[Recorded data]
####################
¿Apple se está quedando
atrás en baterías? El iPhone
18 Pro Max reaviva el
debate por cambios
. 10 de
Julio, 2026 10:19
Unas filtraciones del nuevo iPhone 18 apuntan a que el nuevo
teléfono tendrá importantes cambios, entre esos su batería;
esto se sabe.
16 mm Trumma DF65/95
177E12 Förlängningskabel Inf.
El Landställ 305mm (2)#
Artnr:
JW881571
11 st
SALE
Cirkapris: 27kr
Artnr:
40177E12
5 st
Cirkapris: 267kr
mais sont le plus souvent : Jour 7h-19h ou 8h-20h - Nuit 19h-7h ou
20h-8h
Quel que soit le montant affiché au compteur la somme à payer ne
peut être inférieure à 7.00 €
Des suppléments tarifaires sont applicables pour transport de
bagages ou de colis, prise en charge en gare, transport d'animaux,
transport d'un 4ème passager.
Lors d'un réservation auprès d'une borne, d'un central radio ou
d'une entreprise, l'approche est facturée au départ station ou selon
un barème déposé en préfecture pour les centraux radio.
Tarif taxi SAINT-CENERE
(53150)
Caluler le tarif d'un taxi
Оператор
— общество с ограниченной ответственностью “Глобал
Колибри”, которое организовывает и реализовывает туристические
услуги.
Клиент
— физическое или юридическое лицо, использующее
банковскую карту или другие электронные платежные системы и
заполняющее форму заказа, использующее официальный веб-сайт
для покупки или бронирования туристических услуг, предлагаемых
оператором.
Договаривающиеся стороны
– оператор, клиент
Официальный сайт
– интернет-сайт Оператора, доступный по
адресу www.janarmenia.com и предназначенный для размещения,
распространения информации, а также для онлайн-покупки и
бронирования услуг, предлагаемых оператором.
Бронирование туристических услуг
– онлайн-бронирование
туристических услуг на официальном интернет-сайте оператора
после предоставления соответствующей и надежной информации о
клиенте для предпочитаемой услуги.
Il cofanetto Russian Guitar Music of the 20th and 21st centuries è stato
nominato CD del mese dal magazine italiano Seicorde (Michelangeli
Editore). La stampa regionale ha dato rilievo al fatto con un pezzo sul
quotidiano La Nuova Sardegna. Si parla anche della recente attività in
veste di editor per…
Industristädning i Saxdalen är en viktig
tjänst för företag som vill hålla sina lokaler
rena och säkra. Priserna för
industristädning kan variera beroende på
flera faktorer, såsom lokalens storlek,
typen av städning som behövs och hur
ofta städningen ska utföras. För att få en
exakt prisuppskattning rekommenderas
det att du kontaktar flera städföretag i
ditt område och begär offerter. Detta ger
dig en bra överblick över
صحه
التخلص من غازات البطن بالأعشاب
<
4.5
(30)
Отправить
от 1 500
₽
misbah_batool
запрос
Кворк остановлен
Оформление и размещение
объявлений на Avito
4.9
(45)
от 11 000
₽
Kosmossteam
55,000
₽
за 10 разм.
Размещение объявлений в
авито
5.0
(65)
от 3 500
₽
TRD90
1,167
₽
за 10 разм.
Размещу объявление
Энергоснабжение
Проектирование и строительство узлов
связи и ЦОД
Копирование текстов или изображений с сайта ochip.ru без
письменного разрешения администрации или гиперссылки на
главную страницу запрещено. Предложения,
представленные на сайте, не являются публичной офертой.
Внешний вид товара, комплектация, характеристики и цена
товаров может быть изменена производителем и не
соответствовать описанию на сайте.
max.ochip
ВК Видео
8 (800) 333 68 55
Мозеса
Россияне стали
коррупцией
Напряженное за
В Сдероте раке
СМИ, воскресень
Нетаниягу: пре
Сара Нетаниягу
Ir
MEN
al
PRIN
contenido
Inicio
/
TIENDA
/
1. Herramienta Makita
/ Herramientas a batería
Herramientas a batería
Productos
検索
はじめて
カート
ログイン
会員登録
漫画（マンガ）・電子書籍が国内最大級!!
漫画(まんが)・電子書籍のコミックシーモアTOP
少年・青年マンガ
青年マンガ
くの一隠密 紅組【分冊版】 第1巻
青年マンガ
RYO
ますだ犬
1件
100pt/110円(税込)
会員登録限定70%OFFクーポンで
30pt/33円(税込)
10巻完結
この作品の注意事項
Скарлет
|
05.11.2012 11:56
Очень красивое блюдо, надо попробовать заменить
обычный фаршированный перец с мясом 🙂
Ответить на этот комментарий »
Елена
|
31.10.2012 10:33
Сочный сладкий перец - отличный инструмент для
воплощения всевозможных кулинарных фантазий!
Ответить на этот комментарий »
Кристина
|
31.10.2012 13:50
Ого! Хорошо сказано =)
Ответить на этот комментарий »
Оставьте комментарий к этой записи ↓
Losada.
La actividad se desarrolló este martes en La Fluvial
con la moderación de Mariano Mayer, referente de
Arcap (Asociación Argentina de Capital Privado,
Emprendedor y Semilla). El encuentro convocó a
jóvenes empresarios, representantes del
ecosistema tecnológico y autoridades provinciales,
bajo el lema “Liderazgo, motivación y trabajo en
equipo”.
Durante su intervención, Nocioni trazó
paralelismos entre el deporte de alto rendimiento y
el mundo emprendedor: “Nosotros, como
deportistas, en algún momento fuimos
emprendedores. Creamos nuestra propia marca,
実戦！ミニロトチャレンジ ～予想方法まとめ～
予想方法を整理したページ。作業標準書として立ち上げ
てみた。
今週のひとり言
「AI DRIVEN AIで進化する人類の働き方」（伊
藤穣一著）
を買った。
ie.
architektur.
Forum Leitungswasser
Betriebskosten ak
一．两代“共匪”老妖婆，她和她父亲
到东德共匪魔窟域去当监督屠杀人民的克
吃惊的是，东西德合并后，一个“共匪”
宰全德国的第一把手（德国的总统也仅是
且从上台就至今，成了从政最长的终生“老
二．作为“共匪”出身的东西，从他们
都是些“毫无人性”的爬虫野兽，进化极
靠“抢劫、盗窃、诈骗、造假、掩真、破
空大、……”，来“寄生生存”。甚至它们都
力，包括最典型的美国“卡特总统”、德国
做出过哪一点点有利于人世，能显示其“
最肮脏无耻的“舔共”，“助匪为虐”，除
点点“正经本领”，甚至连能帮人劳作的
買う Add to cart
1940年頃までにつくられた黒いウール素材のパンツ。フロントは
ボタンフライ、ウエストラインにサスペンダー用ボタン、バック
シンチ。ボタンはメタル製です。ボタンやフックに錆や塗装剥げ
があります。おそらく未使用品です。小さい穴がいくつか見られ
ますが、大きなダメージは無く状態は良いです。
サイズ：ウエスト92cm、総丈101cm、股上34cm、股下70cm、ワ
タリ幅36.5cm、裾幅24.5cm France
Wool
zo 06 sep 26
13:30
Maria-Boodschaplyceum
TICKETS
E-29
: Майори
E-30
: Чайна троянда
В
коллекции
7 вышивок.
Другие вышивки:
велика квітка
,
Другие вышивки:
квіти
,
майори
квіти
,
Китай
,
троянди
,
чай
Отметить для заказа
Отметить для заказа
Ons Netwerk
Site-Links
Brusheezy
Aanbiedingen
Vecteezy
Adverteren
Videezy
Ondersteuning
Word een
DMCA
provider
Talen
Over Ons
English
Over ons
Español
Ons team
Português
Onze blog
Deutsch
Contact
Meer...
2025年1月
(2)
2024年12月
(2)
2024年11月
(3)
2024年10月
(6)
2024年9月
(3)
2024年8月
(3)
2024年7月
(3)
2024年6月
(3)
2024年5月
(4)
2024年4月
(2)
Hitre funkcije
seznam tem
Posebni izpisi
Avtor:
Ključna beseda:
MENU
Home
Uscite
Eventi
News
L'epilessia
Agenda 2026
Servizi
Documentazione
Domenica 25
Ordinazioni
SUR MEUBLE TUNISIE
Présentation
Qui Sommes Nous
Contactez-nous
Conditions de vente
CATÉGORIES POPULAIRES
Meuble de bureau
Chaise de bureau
####################
§ **Task statement**
Reproduce the records above in full, changing every "Cirkapris" to "Pris" and leaving everything else unchanged.

§ **Answer space**
¿Apple se está quedando
atrás en baterías? El iPhone
18 Pro Max reaviva el
debate por cambios
. 10 de
Julio, 2026 10:19
Unas filtraciones del nuevo iPhone 18 apuntan a que el nuevo
teléfono tendrá importantes cambios, entre esos su batería;
esto se sabe.
16 mm Trumma DF65/95
177E12 Förlängningskabel Inf.
El Landställ 305mm (2)#
Artnr:
JW881571
11 st
SALE
Pris: 27kr
Artnr:
40177E12
5 st
Pris: 267kr
mais sont le plus souvent : Jour 7h-19h ou 8h-20h - Nuit 19h-7h ou
20h-8h
Quel que soit le montant affiché au compteur la somme à payer ne
peut être inférieure à 7.00 €
Des suppléments tarifaires sont applicables pour transport de
bagages ou de colis, prise en charge en gare, transport d'animaux,
transport d'un 4ème passager.
Lors d'un réservation auprès d'une borne, d'un central radio ou
d'une entreprise, l'approche est facturée au départ station ou selon
un barème déposé en préfecture pour les centraux radio.
Tarif taxi SAINT-CENERE
(53150)
Caluler le tarif d'un taxi
Оператор
— общество с ограниченной ответственностью “Глобал
Колибри”, которое организовывает и реализовывает туристические
услуги.
Клиент
— физическое или юридическое лицо, использующее
банковскую карту или другие электронные платежные системы и
заполняющее форму заказа, использующее официальный веб-сайт
для покупки или бронирования туристических услуг, предлагаемых
оператором.
Договаривающиеся стороны
– оператор, клиент
Официальный сайт
– интернет-сайт Оператора, доступный по
адресу www.janarmenia.com и предназначенный для размещения,
распространения информации, а также для онлайн-покупки и
бронирования услуг, предлагаемых оператором.
Бронирование туристических услуг
– онлайн-бронирование
туристических услуг на официальном интернет-сайте оператора
после предоставления соответствующей и надежной информации о
клиенте для предпочитаемой услуги.
Il cofanetto Russian Guitar Music of the 20th and 21st centuries è stato
nominato CD del mese dal magazine italiano Seicorde (Michelangeli
Editore). La stampa regionale ha dato rilievo al fatto con un pezzo sul
quotidiano La Nuova Sardegna. Si parla anche della recente attività in
veste di editor per…
Industristädning i Saxdalen är en viktig
tjänst för företag som vill hålla sina lokaler
rena och säkra. Priserna för
industristädning kan variera beroende på
flera faktorer, såsom lokalens storlek,
typen av städning som behövs och hur
ofta städningen ska utföras. För att få en
exakt prisuppskattning rekommenderas
det att du kontaktar flera städföretag i
ditt område och begär offerter. Detta ger
dig en bra överblick över
صحه
التخلص من غازات البطن بالأعشاب
<
4.5
(30)
Отправить
от 1 500
₽
misbah_batool
запрос
Кворк остановлен
Оформление и размещение
объявлений на Avito
4.9
(45)
от 11 000
₽
Kosmossteam
55,000
₽
за 10 разм.
Размещение объявлений в
авито
5.0
(65)
от 3 500
₽
TRD90
1,167
₽
за 10 разм.
Размещу объявление
Энергоснабжение
Проектирование и строительство узлов
связи и ЦОД
Копирование текстов или изображений с сайта ochip.ru без
письменного разрешения администрации или гиперссылки на
главную страницу запрещено. Предложения,
представленные на сайте, не являются публичной офертой.
Внешний вид товара, комплектация, характеристики и цена
товаров может быть изменена производителем и не
соответствовать описанию на сайте.
max.ochip
ВК Видео
8 (800) 333 68 55
Мозеса
Россияне стали
коррупцией
Напряженное за
В Сдероте раке
СМИ, воскресень
Нетаниягу: пре
Сара Нетаниягу
Ir
MEN
al
PRIN
contenido
Inicio
/
TIENDA
/
1. Herramienta Makita
/ Herramientas a batería
Herramientas a batería
Productos
検索
はじめて
カート
ログイン
会員登録
漫画（マンガ）・電子書籍が国内最大級!!
漫画(まんが)・電子書籍のコミックシーモアTOP
少年・青年マンガ
青年マンガ
くの一隠密 紅組【分冊版】 第1巻
青年マンガ
RYO
ますだ犬
1件
100pt/110円(税込)
会員登録限定70%OFFクーポンで
30pt/33円(税込)
10巻完結
この作品の注意事項
Скарлет
|
05.11.2012 11:56
Очень красивое блюдо, надо попробовать заменить
обычный фаршированный перец с мясом 🙂
Ответить на этот комментарий »
Елена
|
31.10.2012 10:33
Сочный сладкий перец - отличный инструмент для
воплощения всевозможных кулинарных фантазий!
Ответить на этот комментарий »
Кристина
|
31.10.2012 13:50
Ого! Хорошо сказано =)
Ответить на этот комментарий »
Оставьте комментарий к этой записи ↓
Losada.
La actividad se desarrolló este martes en La Fluvial
con la moderación de Mariano Mayer, referente de
Arcap (Asociación Argentina de Capital Privado,
Emprendedor y Semilla). El encuentro convocó a
jóvenes empresarios, representantes del
ecosistema tecnológico y autoridades provinciales,
bajo el lema “Liderazgo, motivación y trabajo en
equipo”.
Durante su intervención, Nocioni trazó
paralelismos entre el deporte de alto rendimiento y
el mundo emprendedor: “Nosotros, como
deportistas, en algún momento fuimos
emprendedores. Creamos nuestra propia marca,
実戦！ミニロトチャレンジ ～予想方法まとめ～
予想方法を整理したページ。作業標準書として立ち上げ
てみた。
今週のひとり言
「AI DRIVEN AIで進化する人類の働き方」（伊
藤穣一著）
を買った。
ie.
architektur.
Forum Leitungswasser
Betriebskosten ak
一．两代“共匪”老妖婆，她和她父亲
到东德共匪魔窟域去当监督屠杀人民的克
吃惊的是，东西德合并后，一个“共匪”
宰全德国的第一把手（德国的总统也仅是
且从上台就至今，成了从政最长的终生“老
二．作为“共匪”出身的东西，从他们
都是些“毫无人性”的爬虫野兽，进化极
靠“抢劫、盗窃、诈骗、造假、掩真、破
空大、……”，来“寄生生存”。甚至它们都
力，包括最典型的美国“卡特总统”、德国
做出过哪一点点有利于人世，能显示其“
最肮脏无耻的“舔共”，“助匪为虐”，除
点点“正经本领”，甚至连能帮人劳作的
買う Add to cart
1940年頃までにつくられた黒いウール素材のパンツ。フロントは
ボタンフライ、ウエストラインにサスペンダー用ボタン、バック
シンチ。ボタンはメタル製です。ボタンやフックに錆や塗装剥げ
があります。おそらく未使用品です。小さい穴がいくつか見られ
ますが、大きなダメージは無く状態は良いです。
サイズ：ウエスト92cm、総丈101cm、股上34cm、股下70cm、ワ
タリ幅36.5cm、裾幅24.5cm France
Wool
zo 06 sep 26
13:30
Maria-Boodschaplyceum
TICKETS
E-29
: Майори
E-30
: Чайна троянда
В
коллекции
7 вышивок.
Другие вышивки:
велика квітка
,
Другие вышивки:
квіти
,
майори
квіти
,
Китай
,
троянди
,
чай
Отметить для заказа
Отметить для заказа
Ons Netwerk
Site-Links
Brusheezy
Aanbiedingen
Vecteezy
Adverteren
Videezy
Ondersteuning
Word een
DMCA
provider
Talen
Over Ons
English
Over ons
Español
Ons team
Português
Onze blog
Deutsch
Contact
Meer...
2025年1月
(2)
2024年12月
(2)
2024年11月
(3)
2024年10月
(6)
2024年9月
(3)
2024年8月
(3)
2024年7月
(3)
2024年6月
(3)
2024年5月
(4)
2024年4月
(2)
Hitre funkcije
seznam tem
Posebni izpisi
Avtor:
Ključna beseda:
MENU
Home
Uscite
Eventi
News
L'epilessia
Agenda 2026
Servizi
Documentazione
Domenica 25
Ordinazioni
SUR MEUBLE TUNISIE
Présentation
Qui Sommes Nous
Contactez-nous
Conditions de vente
CATÉGORIES POPULAIRES
Meuble de bureau
Chaise de bureau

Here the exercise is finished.